Serious Sam 4 Review – Quantity over Quality

Serious Sam 4 Review

Speed Run
Speed run is our review format to take a look at smaller and shorter games out there that may deserve your time and money.

Again, we’ve broken it down into 3 very simple ratings!

“Buy it!” means that the game deserves a place in your collection. Be it day 1 or a slightly delayed purchase, it’s hard to go wrong with this title. In numbers, this is around an 8/10 and above.

“Wait for it…” means that while the game is good, it probably isn’t worth it at its day 1 price point. We suggest you wait for a sale before jumping in. In numbers, this is around a 5 – 7/10.

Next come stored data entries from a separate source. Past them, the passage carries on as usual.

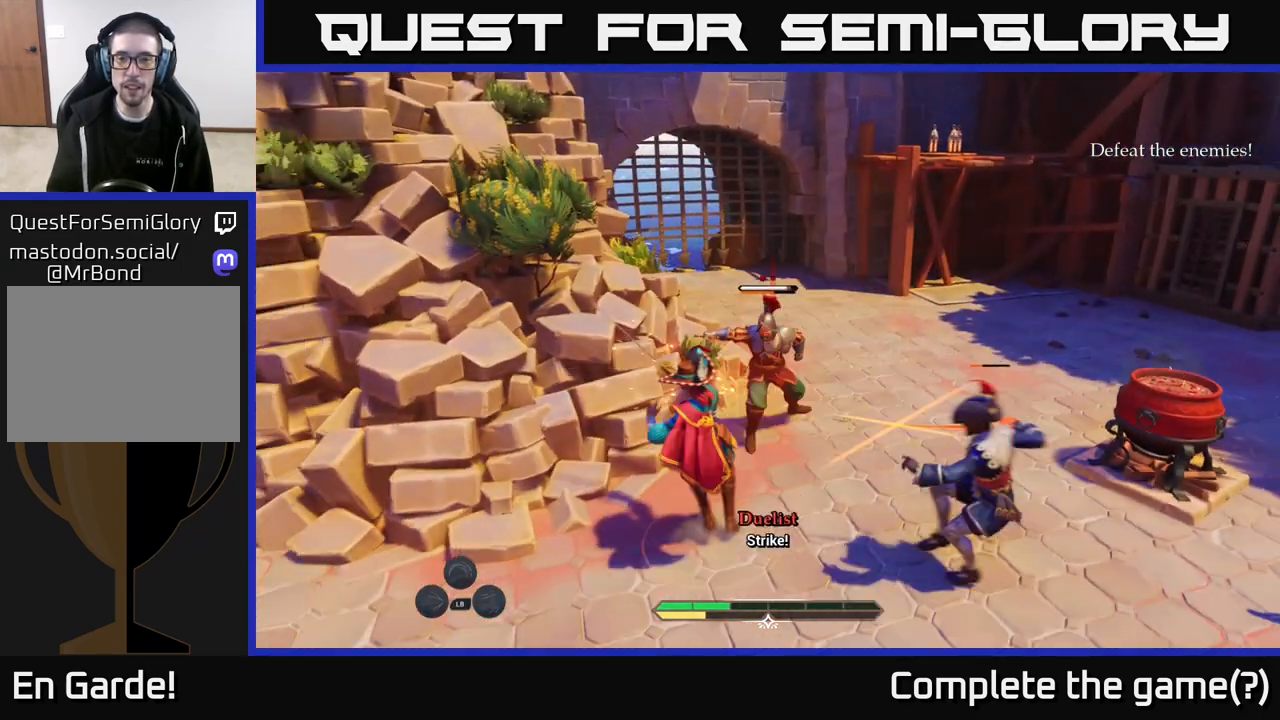
{"buttons": [], "left_stick": "up-right", "right_stick": "center", "events": [[67, "B", "down"], [133, "B", "up"], [217, "B", "down"], [300, "B", "up"]]}
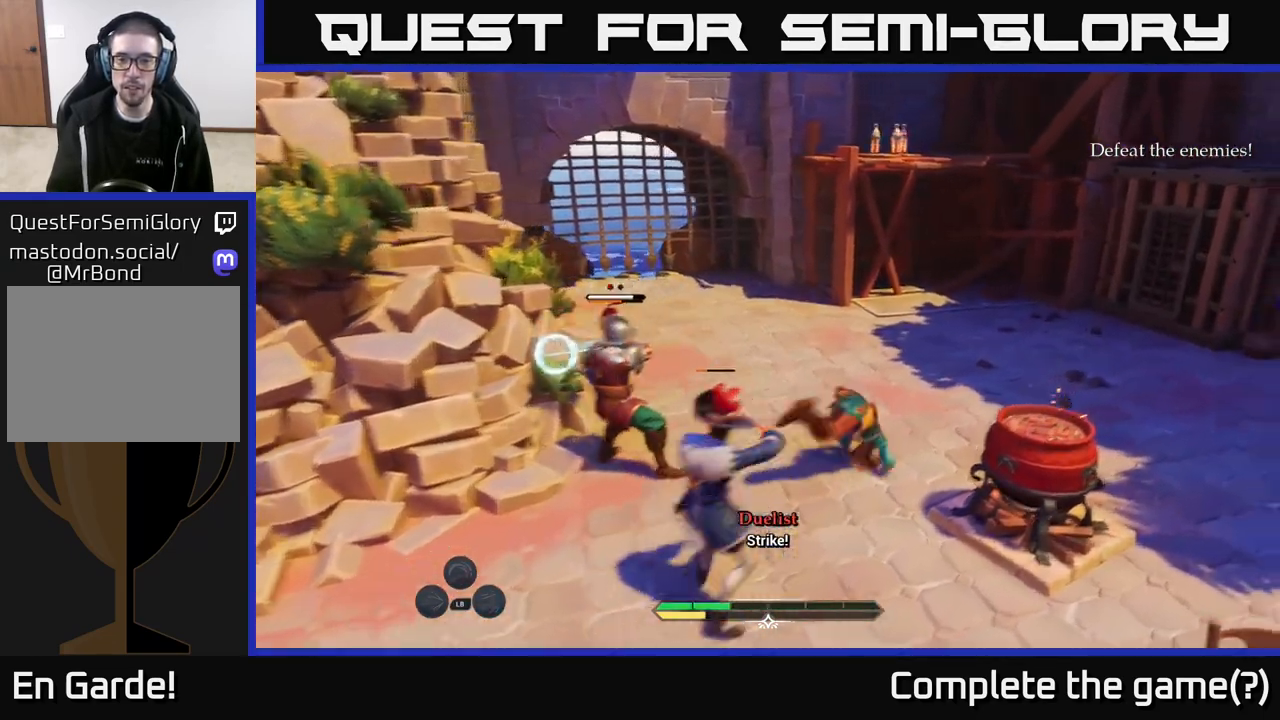
{"buttons": [], "left_stick": "left", "right_stick": "center", "events": [[17, "left_stick", "up"], [233, "X", "down"], [250, "left_stick", "left"], [300, "X", "up"], [450, "X", "down"], [500, "X", "up"]]}
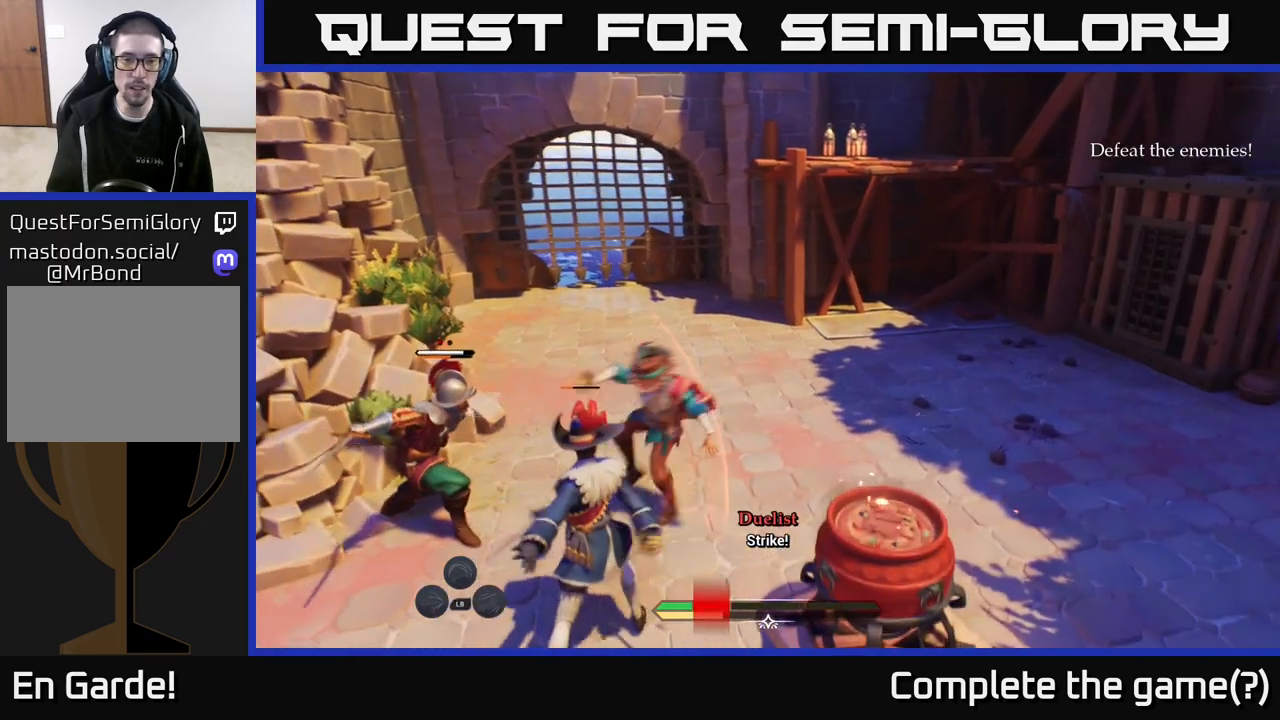
{"buttons": ["X"], "left_stick": "left", "right_stick": "center", "events": [[133, "X", "down"], [217, "X", "up"], [317, "X", "down"], [383, "X", "up"], [467, "X", "down"]]}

“Ignore it!” means that the game is not something we’d recommend playing, whether it be now or in the near future. Maybe ever. Let’s not even go to the numbers for this one.

Sneak Peek
  • Release Date: December 7, 2021
  • Platforms: Xbox One, Xbox Series, PS4, PS5
  • Genre: First person shooter
  • Similar Games: Doom Eternal, Duke Nukem Forever
  • Price: $39.99

Serious Sam 4 is the mainline sequel to the long-running shooter franchise developed by Croteam and published by Devolver Digital. You play as Sam Stone, a super soldier fighting against the alien hordes sent by the alien warlord Mental to subjugate Earth.

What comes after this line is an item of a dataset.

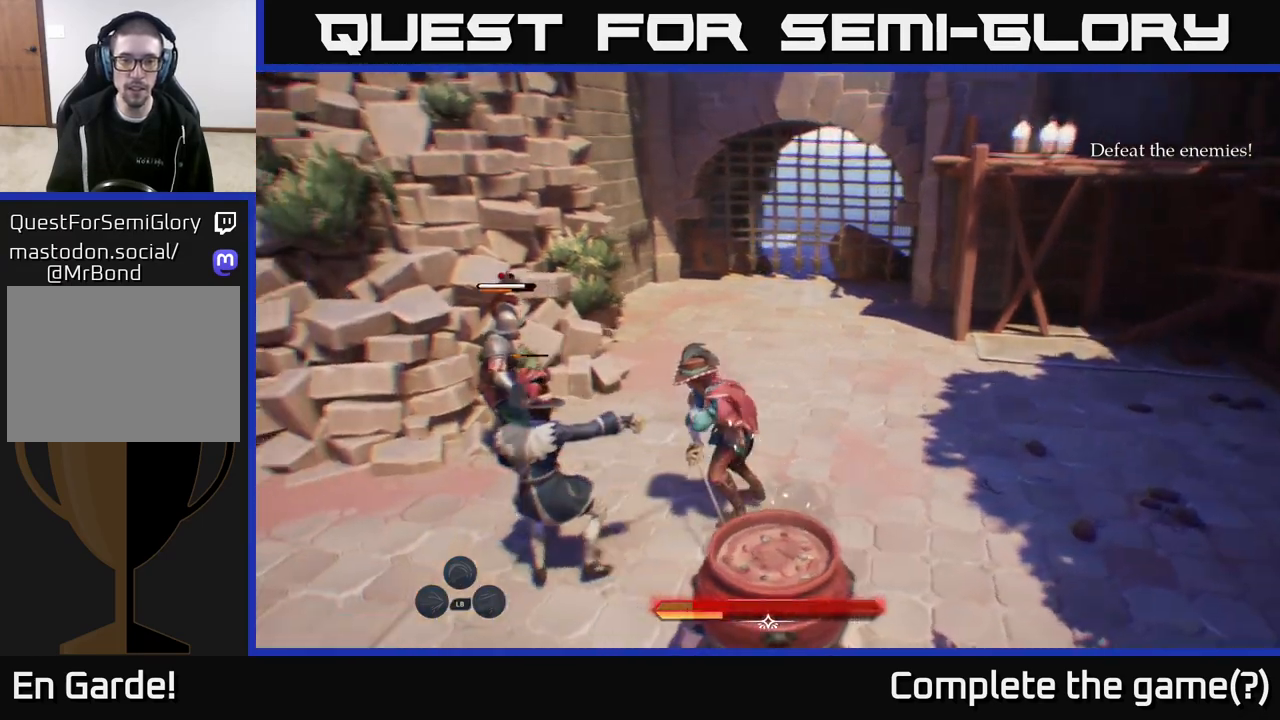
{"buttons": [], "left_stick": "left", "right_stick": "center", "events": [[50, "X", "up"], [50, "left_stick", "down-left"], [167, "X", "down"], [233, "X", "up"], [333, "X", "down"], [417, "X", "up"], [467, "left_stick", "left"]]}
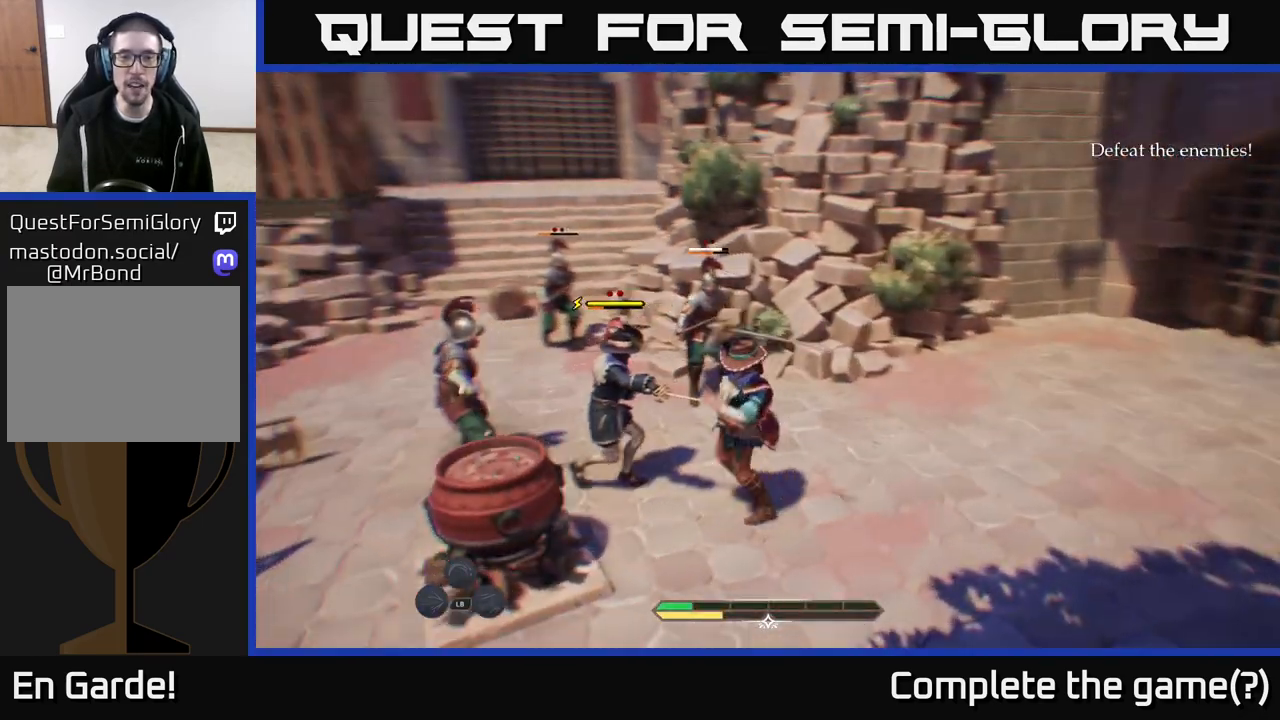
{"buttons": [], "left_stick": "left", "right_stick": "center", "events": [[17, "X", "down"], [150, "X", "up"], [250, "X", "down"], [250, "left_stick", "center"], [383, "X", "up"], [450, "X", "down"], [467, "X", "up"], [483, "left_stick", "left"]]}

In this installment, Sam and his squad have gone to Italy to search for the Holy Grail believed to hold the secrets to the immense power that the aliens want. Now, it’s a race against time to claim the magical item to turn the tides of the war. That and delivering the best one-liners after a sweet kill.

Coming off from a fantastic Halo Infinite campaign run, I was itching for more shooters and I didn’t have to wait too long as Serious Sam 4‘s console release had dropped almost simultaneously with Halo Infinite. Best of all, it also came out Day 1 on Xbox Game Pass, allowing many to try it out for free.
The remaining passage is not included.